Rigori a Londra, un centesimo a Tokyo. E gli inglesi rosicano di nuovo

Ancora una volta, basta un piccolo dettaglio e il complesso di superiorità britannico va a sbattere sul tricolore

Rigori a Londra, un centesimo a Tokyo. E gli inglesi rosicano di nuovo

Un rigore a Wembley. Un centesimo a Tokyo. Controllate pure i guanti di Donnarumma, verificate le scarpe di Jacobs, fotografate le gambe di Tortu, osservate bene le mani e le braccia degli altre tre staffettisti azzurri. Troverete l'oro, cari britannici, soltanto oro puro, vi lasciamo l'argento che ha il sapore della cicuta. Provate ancora a toglierlo dal collo, come i vostri screanzati sodali pallonari, scendete dal trono, l'impero è finito, Dio salva la regina ma ogni tanto pensa anche a noi e il suo vento ha soffiato prima nella notte di Wembley e poi nella sera di Tokyo, spingendo i ragazzi della quattro per cento verso la leggenda.

Sono i nostri Fab Four, chiedo sorry ai Beatles, vi abbiamo portato via anche questo titolo, voi semplici baronetti, noi gran regnanti dei Giochi. Nessun alibi, nessuna scusa, non c'erano scozzesi, gallesi o ragazzi dell'Irlanda del nord a giustificare la sconfitta, c'era un solo apparentato, Zharnel Hughes che viene da Anguilla, gli altri tre erano e sono inglesi veri, Ujah, Kilty e soprattutto Mitchell Blake, ultimo frazionista: spingeva, sbuffava, inforcava, slittava nell'aria dolce di Giappone improvvisamente acida e sentiva di fianco il soffio potente di Filippo Tortu. Di nuovo primi, come nei cento metri, era appena l'altro ieri, allora un britannico a mangiare polvere, Hughes, quello di Anguilla, squalificato prima di incominciare a correre.

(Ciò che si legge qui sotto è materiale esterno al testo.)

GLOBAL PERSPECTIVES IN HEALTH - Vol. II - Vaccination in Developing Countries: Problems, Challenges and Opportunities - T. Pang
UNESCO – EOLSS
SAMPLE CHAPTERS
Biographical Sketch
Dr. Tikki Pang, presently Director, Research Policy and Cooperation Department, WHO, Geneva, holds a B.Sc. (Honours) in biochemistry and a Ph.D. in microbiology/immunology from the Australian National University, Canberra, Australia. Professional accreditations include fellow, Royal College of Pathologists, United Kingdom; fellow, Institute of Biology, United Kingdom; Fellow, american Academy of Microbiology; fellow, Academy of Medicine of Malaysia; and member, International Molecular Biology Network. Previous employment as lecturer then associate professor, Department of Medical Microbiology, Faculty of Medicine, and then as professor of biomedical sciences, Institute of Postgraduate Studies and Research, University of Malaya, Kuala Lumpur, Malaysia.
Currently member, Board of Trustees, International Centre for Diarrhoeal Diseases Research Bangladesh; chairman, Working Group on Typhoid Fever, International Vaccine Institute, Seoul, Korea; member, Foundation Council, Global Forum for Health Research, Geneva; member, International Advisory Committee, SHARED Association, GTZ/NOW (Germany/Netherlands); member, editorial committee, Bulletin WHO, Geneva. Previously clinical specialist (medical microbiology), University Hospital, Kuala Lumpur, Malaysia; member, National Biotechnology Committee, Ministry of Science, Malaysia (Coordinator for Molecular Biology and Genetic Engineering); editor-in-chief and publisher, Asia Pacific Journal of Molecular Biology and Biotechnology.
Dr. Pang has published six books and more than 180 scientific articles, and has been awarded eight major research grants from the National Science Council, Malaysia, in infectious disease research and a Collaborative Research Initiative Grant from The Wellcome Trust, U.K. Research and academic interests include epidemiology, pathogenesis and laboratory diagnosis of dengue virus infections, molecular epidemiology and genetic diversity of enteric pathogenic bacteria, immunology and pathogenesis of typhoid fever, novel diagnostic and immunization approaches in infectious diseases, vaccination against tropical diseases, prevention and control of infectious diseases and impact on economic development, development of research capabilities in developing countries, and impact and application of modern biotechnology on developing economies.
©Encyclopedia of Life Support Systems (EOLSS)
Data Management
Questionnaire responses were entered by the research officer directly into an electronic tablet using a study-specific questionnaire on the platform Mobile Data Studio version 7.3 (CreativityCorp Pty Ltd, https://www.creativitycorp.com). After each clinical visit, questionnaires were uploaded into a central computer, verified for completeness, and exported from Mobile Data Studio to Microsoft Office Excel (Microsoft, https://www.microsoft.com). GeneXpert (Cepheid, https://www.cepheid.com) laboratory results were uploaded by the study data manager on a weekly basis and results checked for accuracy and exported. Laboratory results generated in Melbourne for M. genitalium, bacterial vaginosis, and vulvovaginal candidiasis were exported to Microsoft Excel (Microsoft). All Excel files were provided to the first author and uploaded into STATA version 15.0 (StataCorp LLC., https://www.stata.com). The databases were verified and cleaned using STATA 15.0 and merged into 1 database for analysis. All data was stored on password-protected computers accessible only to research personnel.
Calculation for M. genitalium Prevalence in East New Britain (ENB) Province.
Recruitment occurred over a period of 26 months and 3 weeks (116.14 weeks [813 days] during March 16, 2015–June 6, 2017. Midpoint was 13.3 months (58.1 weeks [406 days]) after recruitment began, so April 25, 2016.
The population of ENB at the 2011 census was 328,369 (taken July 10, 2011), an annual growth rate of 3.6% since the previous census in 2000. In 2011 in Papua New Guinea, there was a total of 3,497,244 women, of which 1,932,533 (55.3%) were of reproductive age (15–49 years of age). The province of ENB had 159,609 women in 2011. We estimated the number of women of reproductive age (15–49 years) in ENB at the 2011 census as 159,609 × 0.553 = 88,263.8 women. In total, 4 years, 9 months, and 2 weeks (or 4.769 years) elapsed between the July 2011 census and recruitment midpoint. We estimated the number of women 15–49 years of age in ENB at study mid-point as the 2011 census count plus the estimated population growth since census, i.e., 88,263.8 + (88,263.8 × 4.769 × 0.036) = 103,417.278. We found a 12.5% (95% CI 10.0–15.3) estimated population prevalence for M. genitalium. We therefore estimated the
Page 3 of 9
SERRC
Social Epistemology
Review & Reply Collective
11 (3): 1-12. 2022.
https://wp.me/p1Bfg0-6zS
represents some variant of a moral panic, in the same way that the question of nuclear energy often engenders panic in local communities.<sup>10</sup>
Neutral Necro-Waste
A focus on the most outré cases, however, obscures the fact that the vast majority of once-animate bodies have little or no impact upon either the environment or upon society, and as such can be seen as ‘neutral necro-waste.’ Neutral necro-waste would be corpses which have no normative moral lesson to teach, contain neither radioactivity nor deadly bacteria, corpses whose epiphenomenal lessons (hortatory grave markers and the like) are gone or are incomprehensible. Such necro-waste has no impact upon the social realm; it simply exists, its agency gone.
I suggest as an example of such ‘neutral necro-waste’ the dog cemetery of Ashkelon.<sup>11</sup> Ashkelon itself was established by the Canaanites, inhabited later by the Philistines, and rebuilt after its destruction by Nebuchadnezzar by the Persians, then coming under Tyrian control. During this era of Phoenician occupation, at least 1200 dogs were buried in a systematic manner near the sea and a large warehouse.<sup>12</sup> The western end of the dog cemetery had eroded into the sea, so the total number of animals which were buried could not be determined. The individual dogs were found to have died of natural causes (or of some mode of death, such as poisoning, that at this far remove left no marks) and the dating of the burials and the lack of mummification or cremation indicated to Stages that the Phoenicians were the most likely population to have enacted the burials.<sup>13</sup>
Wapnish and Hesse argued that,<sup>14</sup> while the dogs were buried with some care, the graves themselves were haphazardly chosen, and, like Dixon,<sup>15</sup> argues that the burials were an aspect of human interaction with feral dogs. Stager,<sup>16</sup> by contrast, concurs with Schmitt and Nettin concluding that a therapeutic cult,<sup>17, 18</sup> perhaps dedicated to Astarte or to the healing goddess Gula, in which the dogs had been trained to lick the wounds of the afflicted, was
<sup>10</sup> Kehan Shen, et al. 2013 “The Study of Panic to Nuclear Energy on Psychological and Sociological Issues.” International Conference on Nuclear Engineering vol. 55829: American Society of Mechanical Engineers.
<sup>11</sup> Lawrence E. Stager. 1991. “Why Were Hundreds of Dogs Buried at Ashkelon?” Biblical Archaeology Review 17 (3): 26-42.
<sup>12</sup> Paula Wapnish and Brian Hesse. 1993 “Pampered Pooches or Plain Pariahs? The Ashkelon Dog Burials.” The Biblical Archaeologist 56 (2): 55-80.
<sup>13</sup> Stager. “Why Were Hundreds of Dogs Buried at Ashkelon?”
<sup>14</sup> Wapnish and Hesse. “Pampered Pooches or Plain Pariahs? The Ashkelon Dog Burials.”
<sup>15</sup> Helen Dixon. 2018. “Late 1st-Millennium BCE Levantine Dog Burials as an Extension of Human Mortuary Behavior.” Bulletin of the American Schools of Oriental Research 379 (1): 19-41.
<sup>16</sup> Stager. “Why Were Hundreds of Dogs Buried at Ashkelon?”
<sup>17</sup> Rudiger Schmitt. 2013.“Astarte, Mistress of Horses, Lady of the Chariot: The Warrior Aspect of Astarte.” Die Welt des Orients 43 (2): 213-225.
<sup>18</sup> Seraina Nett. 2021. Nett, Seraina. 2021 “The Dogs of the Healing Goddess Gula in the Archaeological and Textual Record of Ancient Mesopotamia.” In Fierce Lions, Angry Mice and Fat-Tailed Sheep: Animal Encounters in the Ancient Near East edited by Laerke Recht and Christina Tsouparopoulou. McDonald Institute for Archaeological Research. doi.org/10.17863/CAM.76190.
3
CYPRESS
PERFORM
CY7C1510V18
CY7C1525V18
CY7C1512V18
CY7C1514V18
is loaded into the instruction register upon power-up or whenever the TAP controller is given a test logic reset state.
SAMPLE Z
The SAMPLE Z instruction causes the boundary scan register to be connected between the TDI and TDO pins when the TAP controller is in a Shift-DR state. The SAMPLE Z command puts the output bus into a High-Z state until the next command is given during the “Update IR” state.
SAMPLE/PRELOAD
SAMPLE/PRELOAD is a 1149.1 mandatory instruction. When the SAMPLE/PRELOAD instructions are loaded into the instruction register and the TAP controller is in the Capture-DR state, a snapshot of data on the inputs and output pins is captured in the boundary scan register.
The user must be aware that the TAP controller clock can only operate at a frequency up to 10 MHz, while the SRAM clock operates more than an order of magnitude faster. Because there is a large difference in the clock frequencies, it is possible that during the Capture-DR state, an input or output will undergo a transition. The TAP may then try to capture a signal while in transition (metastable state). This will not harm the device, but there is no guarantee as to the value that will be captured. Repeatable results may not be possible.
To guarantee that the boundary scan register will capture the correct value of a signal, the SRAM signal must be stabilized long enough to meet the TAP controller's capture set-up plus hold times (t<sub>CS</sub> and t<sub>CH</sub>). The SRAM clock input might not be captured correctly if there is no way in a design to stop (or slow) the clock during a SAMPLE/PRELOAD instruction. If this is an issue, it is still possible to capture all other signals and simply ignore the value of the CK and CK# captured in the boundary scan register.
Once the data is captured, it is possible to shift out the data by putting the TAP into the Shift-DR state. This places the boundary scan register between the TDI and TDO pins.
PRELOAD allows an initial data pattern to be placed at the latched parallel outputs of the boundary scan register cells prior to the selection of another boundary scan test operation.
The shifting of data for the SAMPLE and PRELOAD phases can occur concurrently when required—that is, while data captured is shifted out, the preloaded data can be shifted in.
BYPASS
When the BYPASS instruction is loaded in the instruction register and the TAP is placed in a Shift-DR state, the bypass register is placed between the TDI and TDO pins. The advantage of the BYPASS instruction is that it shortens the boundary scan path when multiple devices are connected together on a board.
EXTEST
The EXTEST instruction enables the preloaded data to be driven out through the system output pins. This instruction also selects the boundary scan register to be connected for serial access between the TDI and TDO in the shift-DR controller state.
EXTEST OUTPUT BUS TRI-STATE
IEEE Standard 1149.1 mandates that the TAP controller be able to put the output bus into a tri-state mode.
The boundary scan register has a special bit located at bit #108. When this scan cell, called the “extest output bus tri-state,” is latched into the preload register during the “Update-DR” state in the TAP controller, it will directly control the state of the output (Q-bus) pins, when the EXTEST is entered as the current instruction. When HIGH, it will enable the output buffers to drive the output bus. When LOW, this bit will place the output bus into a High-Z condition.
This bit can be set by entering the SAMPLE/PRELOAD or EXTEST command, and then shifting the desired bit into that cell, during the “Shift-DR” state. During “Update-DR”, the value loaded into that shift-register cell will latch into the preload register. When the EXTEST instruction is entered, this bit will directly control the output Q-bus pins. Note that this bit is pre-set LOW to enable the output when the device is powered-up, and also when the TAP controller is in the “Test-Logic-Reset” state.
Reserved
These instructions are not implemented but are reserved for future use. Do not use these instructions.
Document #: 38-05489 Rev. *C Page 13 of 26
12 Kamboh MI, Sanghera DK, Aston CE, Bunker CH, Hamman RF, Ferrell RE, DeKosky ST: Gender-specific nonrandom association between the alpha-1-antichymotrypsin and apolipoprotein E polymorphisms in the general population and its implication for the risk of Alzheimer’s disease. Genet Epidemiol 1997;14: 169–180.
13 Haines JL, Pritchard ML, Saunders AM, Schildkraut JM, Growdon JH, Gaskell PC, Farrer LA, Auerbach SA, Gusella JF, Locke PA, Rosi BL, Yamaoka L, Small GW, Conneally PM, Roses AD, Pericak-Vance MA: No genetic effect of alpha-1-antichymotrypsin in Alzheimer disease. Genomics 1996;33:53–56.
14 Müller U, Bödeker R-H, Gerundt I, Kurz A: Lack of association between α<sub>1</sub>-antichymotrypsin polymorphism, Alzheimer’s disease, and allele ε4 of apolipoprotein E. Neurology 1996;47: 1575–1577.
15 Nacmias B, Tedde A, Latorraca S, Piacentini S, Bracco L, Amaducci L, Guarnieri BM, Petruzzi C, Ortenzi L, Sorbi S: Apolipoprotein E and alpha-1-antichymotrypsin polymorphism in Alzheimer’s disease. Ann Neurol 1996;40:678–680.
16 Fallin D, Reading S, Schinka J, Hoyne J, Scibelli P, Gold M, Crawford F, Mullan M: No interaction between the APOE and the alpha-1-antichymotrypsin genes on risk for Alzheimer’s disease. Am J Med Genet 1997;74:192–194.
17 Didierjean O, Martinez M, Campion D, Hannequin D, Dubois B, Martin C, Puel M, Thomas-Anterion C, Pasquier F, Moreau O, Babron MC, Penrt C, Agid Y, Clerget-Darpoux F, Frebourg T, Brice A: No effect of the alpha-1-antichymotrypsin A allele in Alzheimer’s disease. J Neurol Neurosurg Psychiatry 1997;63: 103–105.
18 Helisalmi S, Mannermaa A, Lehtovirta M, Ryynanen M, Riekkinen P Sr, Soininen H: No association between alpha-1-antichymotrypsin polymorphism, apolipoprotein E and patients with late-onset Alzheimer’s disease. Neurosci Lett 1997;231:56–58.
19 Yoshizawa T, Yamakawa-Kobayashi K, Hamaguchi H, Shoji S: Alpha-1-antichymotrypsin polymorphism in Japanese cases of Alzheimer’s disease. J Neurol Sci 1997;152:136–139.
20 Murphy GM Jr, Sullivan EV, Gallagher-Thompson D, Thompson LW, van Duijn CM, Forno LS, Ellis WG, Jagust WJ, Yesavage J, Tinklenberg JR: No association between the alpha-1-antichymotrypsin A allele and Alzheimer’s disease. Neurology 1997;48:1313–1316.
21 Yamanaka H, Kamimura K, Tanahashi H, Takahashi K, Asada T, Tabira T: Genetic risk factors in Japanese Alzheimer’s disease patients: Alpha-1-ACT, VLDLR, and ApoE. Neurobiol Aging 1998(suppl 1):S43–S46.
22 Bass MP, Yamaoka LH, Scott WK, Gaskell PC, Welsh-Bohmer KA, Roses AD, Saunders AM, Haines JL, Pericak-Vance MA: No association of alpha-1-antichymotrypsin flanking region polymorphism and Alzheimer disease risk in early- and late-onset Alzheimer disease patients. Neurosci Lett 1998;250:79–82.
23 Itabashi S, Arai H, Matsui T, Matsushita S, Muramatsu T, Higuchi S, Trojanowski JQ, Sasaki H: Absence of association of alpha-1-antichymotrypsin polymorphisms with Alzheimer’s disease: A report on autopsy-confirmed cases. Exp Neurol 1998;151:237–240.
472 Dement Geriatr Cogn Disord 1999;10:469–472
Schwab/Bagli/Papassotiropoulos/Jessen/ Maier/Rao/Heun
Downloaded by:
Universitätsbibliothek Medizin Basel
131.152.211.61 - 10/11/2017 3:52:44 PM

Storia lontana quella degli inglesi che ancor ci sfottono, pensando di essere al centro dell'universo, depositari e docenti di ogni scienza, lo sport prima di tutto, momenti di boria e di superiority complex, guardando dall'isola il resto del mondo annaspare tra rane e spaghetti e cowboys. L'Olimpiade rimette un po' d'ordine in sala, la crescita azzurra dona gloria imprevista, se dovessimo fare i conti puri e duri, potremmo setacciare le medaglie britanniche, divise per i quattro cantoni del Regno Unito ma questo sarebbe un gioco infantile e inutile e presuntuoso, tipico del perdenti, di chi non sa perdere e si rifugia nelle accuse meschine. Sul muro all'ingresso del Central Court di Wimbledon, teatro massimo non soltanto del tennis, è riportata una frase di Rudyard Kipling: «Possa tu trattare la Vittoria e la Sconfitta, questi due impostori, allo stesso modo...», qualche fantasista nostrano ha aggiunto di proprio «...

sarai un uomo», queste ultime parole non risultano però si modellano benissimo sul corpo malinconico dei Made in United Kingdom, afflitti dal vivere ai margini e all'ombra di chi galleggia nella vittoria, mentre loro marinano nella sconfitta. E non è finita. Oh yes.